### [AVAILABLE DATA]
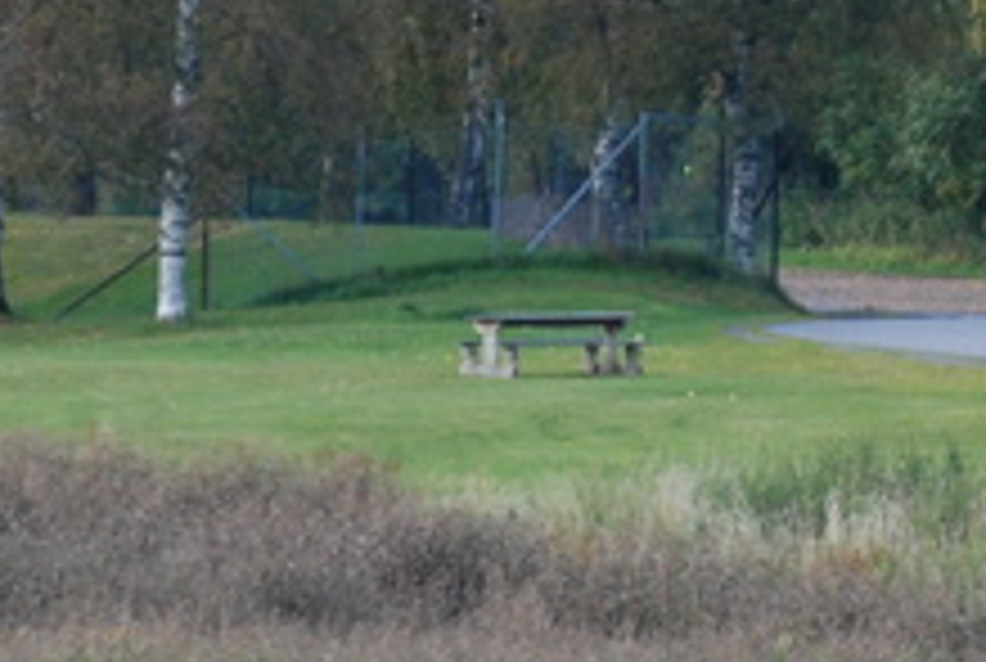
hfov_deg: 2.2
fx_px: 25441
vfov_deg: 1.5
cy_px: -428
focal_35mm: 927
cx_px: 1418
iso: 400
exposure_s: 1/30
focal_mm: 140
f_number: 5
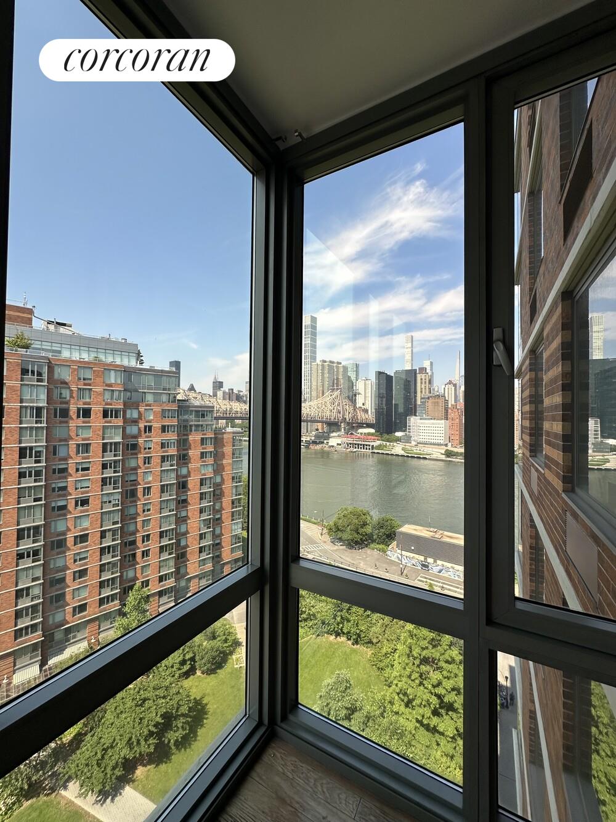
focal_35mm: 14
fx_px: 332
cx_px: 308
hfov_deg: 85.7
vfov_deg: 102.1
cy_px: 411
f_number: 2.2
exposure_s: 1/1182
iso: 50
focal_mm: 2.22
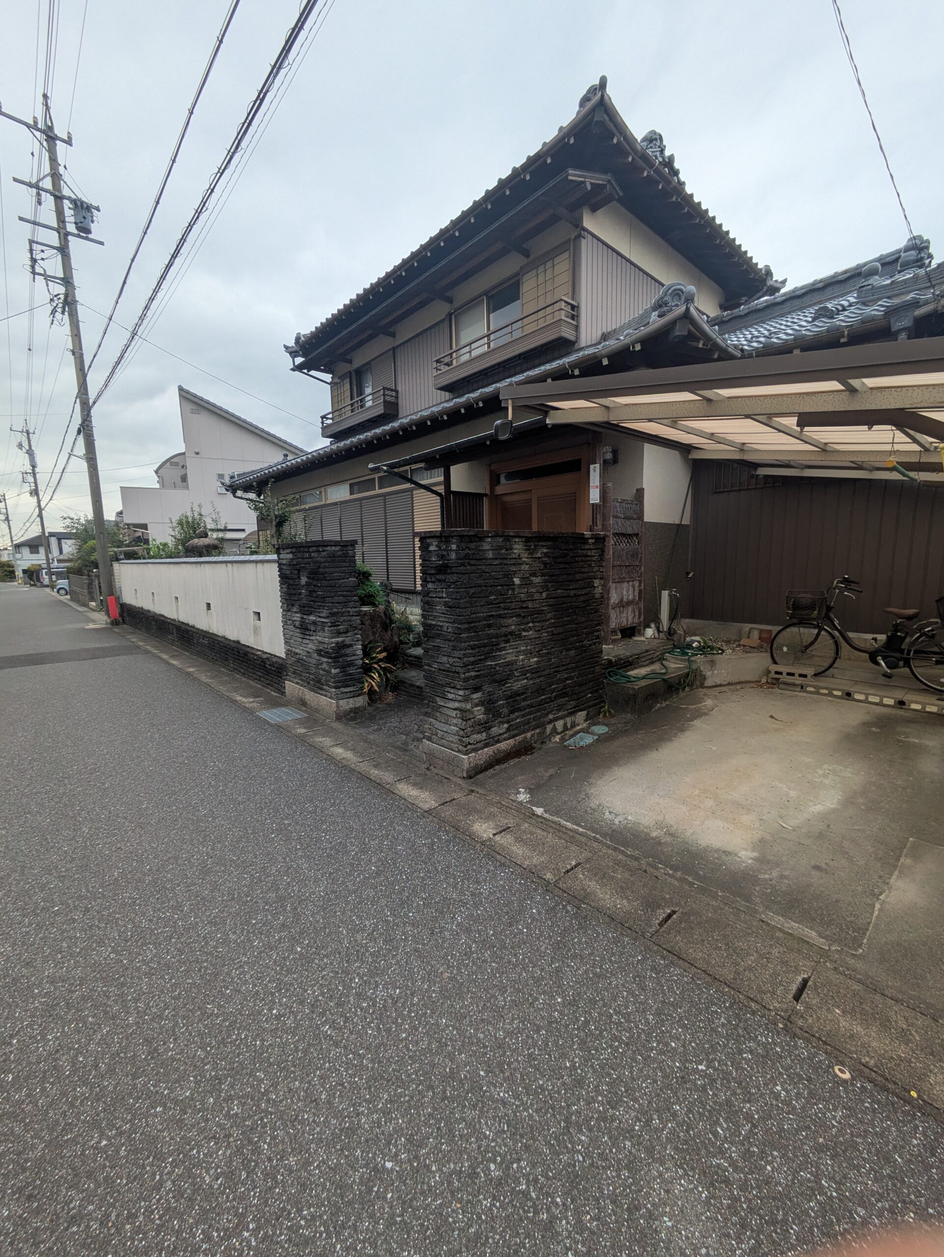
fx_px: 509
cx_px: 472
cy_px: 628
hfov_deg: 85.7
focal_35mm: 14
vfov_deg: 102.0
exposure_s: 1/450
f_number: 2.2
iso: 50
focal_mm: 1.83
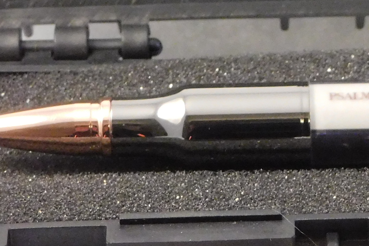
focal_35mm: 317
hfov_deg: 6.4
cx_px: 493
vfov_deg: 4.3
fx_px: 3249
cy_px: 164
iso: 800
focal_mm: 17.6
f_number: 4.6
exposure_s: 1/20
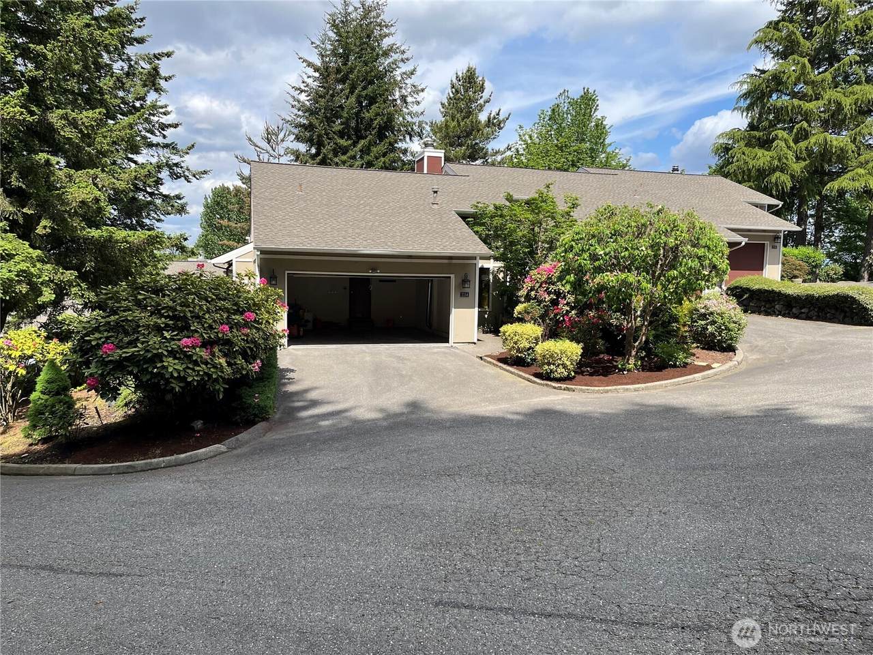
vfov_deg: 53.1
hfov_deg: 67.3
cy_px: 328
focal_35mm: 26
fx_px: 656
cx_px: 436
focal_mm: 5.1
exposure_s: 1/2222
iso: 50
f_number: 1.6
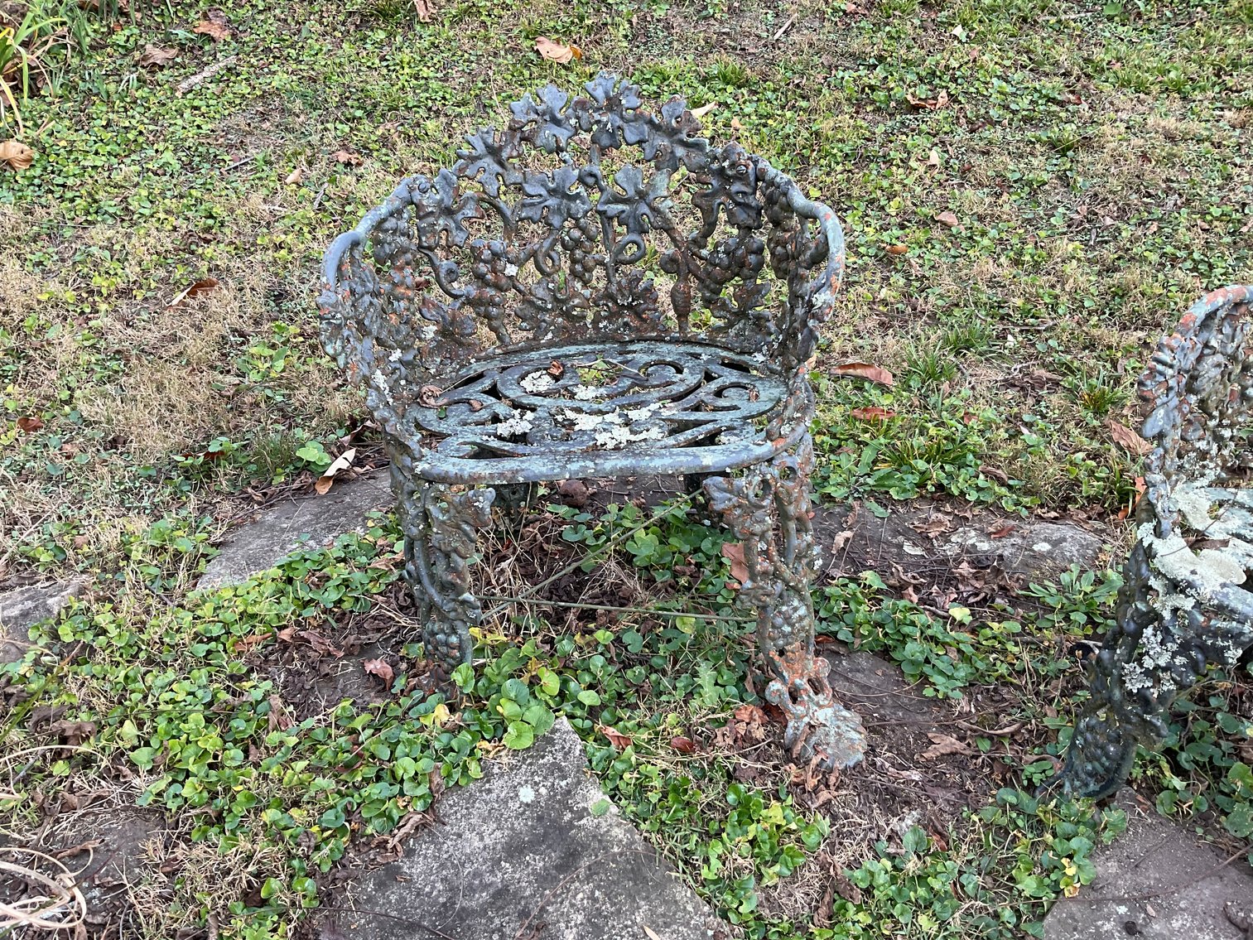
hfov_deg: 61.7
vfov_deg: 48.2
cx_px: 626
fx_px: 1050
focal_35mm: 29
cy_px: 470
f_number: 1.8
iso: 16
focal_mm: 3
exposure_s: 1/200
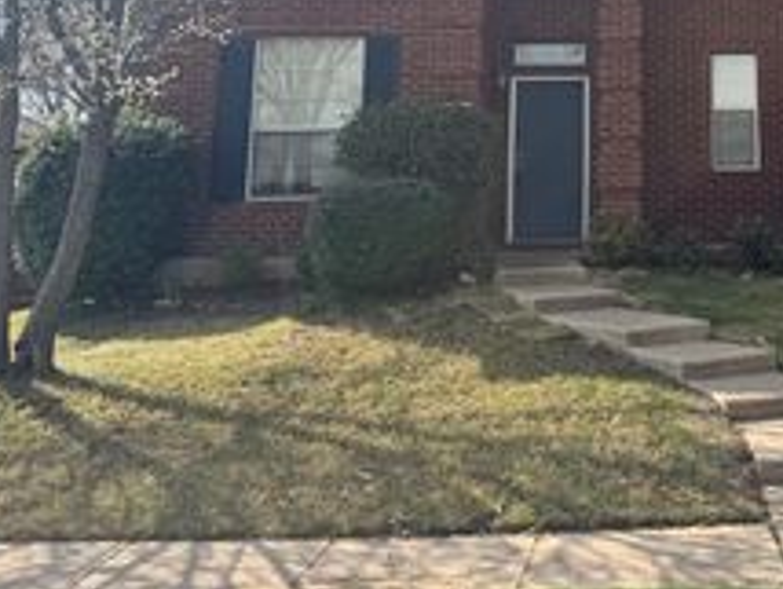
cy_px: -64
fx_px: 1268
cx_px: 688
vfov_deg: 24.4
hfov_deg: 32.8
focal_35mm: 56
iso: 80
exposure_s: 1/4310
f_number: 1.78
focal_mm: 6.76
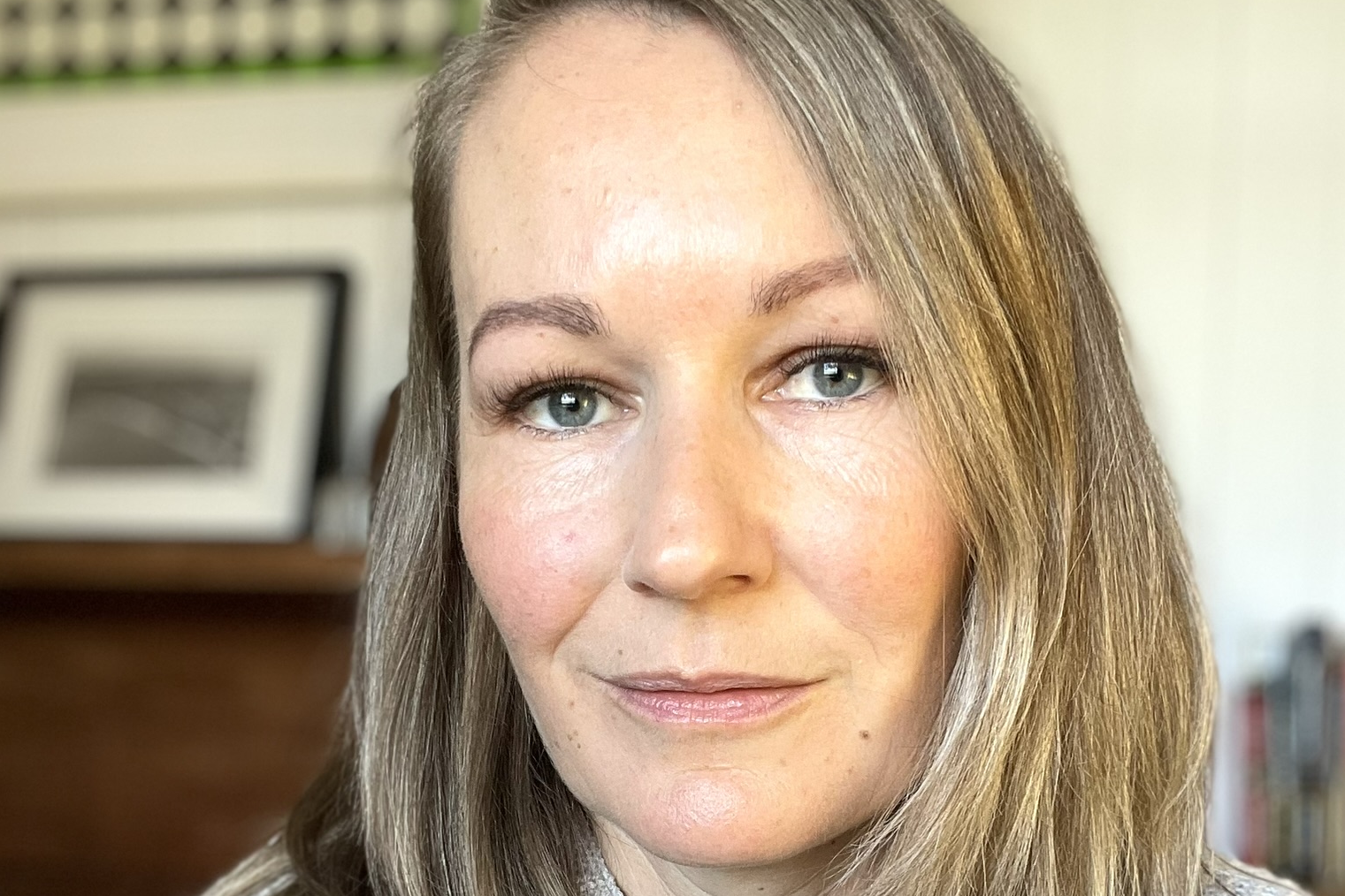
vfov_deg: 30.6
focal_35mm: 42
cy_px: 787
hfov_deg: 46.4
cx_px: 677
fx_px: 1569
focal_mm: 2.71
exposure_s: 1/72
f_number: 2.2
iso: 100
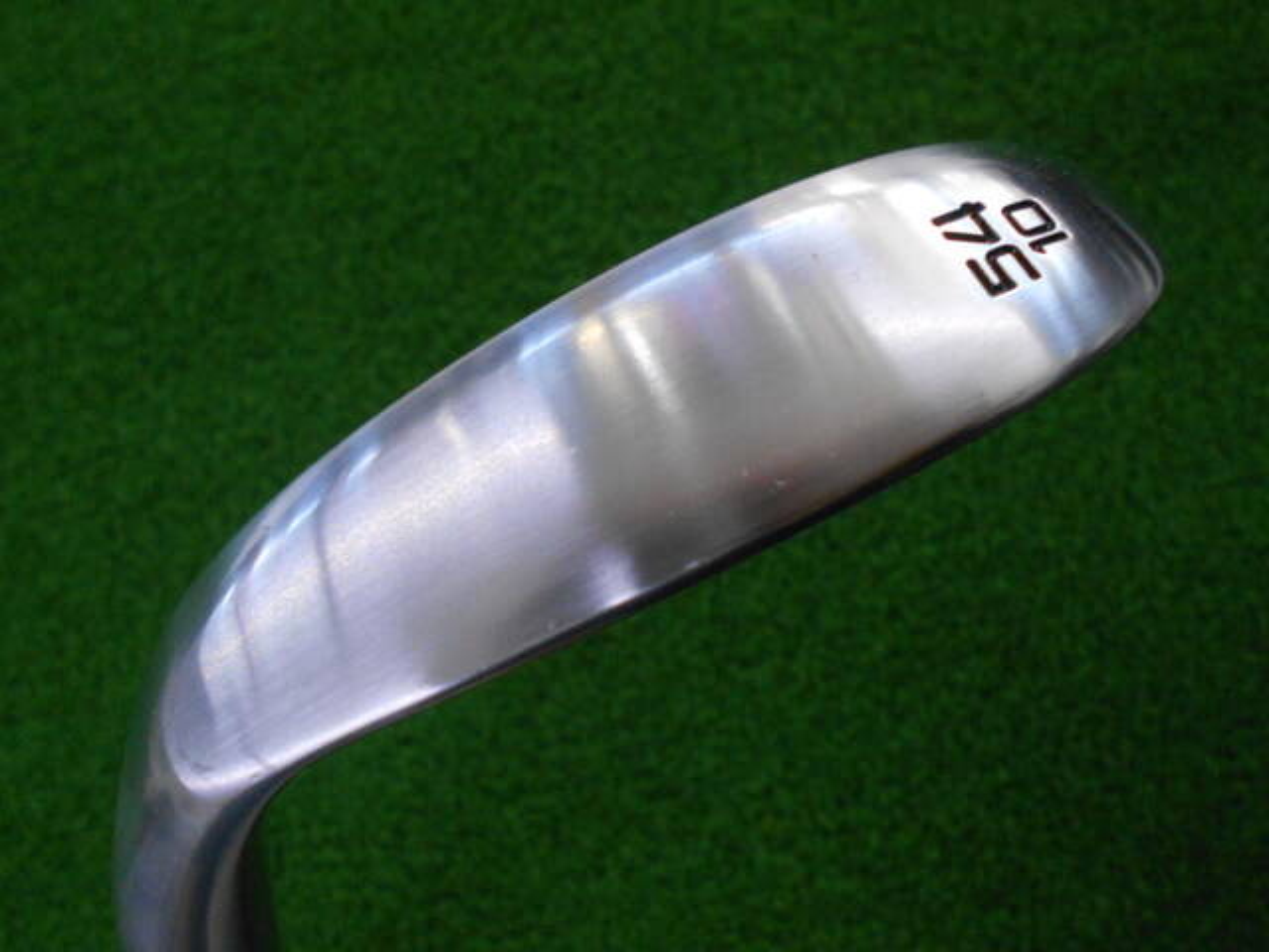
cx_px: 634
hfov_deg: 60.0
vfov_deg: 46.8
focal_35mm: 30
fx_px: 1100
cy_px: 476
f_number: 3.4
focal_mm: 5.1
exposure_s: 1/250
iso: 560
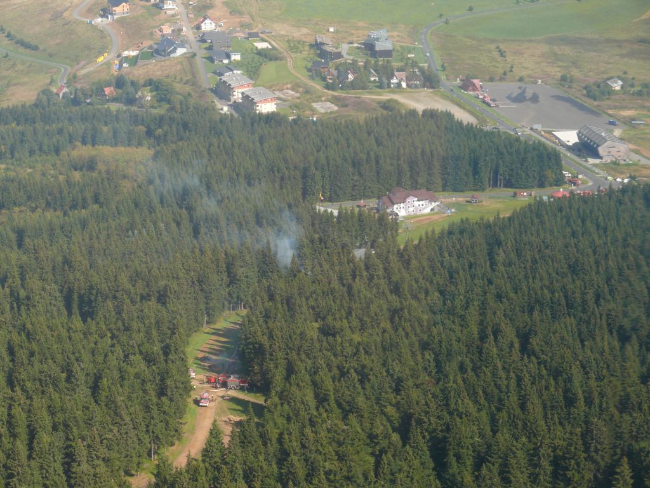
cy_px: 244
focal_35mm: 106
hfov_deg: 18.5
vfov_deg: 14.0
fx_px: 1990
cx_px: 325
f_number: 5.6
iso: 100
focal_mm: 22.5
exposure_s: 1/250
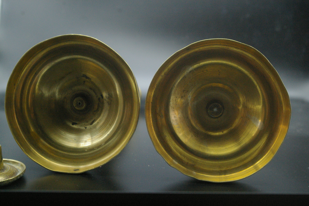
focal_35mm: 39
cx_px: 154
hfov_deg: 49.6
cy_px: 103
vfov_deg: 34.1
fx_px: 334
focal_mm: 26
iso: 1600
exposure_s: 1/90
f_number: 5.6
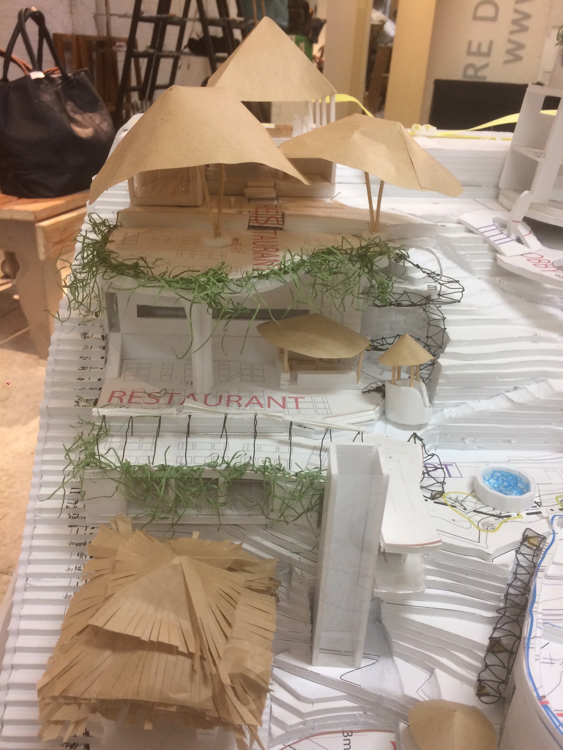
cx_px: 282
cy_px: 375
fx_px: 629
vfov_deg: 61.7
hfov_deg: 48.2
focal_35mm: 29
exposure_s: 1/33
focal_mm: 4.15
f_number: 2.2
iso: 125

### [TASK INSTRUCTIONS]
Please print all the lines above exactly as given and leave out every picture.

### [SOLUTION TO THIS PROBLEM]
hfov_deg: 2.2
fx_px: 25441
vfov_deg: 1.5
cy_px: -428
focal_35mm: 927
cx_px: 1418
iso: 400
exposure_s: 1/30
focal_mm: 140
f_number: 5
focal_35mm: 14
fx_px: 332
cx_px: 308
hfov_deg: 85.7
vfov_deg: 102.1
cy_px: 411
f_number: 2.2
exposure_s: 1/1182
iso: 50
focal_mm: 2.22
fx_px: 509
cx_px: 472
cy_px: 628
hfov_deg: 85.7
focal_35mm: 14
vfov_deg: 102.0
exposure_s: 1/450
f_number: 2.2
iso: 50
focal_mm: 1.83
focal_35mm: 317
hfov_deg: 6.4
cx_px: 493
vfov_deg: 4.3
fx_px: 3249
cy_px: 164
iso: 800
focal_mm: 17.6
f_number: 4.6
exposure_s: 1/20
vfov_deg: 53.1
hfov_deg: 67.3
cy_px: 328
focal_35mm: 26
fx_px: 656
cx_px: 436
focal_mm: 5.1
exposure_s: 1/2222
iso: 50
f_number: 1.6
hfov_deg: 61.7
vfov_deg: 48.2
cx_px: 626
fx_px: 1050
focal_35mm: 29
cy_px: 470
f_number: 1.8
iso: 16
focal_mm: 3
exposure_s: 1/200
cy_px: -64
fx_px: 1268
cx_px: 688
vfov_deg: 24.4
hfov_deg: 32.8
focal_35mm: 56
iso: 80
exposure_s: 1/4310
f_number: 1.78
focal_mm: 6.76
vfov_deg: 30.6
focal_35mm: 42
cy_px: 787
hfov_deg: 46.4
cx_px: 677
fx_px: 1569
focal_mm: 2.71
exposure_s: 1/72
f_number: 2.2
iso: 100
cx_px: 634
hfov_deg: 60.0
vfov_deg: 46.8
focal_35mm: 30
fx_px: 1100
cy_px: 476
f_number: 3.4
focal_mm: 5.1
exposure_s: 1/250
iso: 560
cy_px: 244
focal_35mm: 106
hfov_deg: 18.5
vfov_deg: 14.0
fx_px: 1990
cx_px: 325
f_number: 5.6
iso: 100
focal_mm: 22.5
exposure_s: 1/250
focal_35mm: 39
cx_px: 154
hfov_deg: 49.6
cy_px: 103
vfov_deg: 34.1
fx_px: 334
focal_mm: 26
iso: 1600
exposure_s: 1/90
f_number: 5.6
cx_px: 282
cy_px: 375
fx_px: 629
vfov_deg: 61.7
hfov_deg: 48.2
focal_35mm: 29
exposure_s: 1/33
focal_mm: 4.15
f_number: 2.2
iso: 125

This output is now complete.